**DATA FOR THIS EXERCISE**
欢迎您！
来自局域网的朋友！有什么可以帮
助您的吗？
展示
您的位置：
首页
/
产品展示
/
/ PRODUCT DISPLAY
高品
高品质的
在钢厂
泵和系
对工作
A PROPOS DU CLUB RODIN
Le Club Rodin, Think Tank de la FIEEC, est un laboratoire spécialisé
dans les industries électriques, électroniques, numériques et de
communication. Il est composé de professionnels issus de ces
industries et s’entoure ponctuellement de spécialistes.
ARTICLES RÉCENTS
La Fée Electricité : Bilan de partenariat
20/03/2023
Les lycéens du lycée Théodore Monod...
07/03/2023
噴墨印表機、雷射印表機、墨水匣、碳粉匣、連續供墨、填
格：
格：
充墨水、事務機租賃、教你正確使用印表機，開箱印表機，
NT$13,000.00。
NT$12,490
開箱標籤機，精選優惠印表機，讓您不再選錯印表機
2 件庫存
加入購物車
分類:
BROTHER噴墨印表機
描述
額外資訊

**THE PROBLEM**
Which lines of the records contain the word "industries", matching case exactly? Copy each of those lines in full.

**REPLY**
dans les industries électriques, électroniques, numériques et de
industries et s’entoure ponctuellement de spécialistes.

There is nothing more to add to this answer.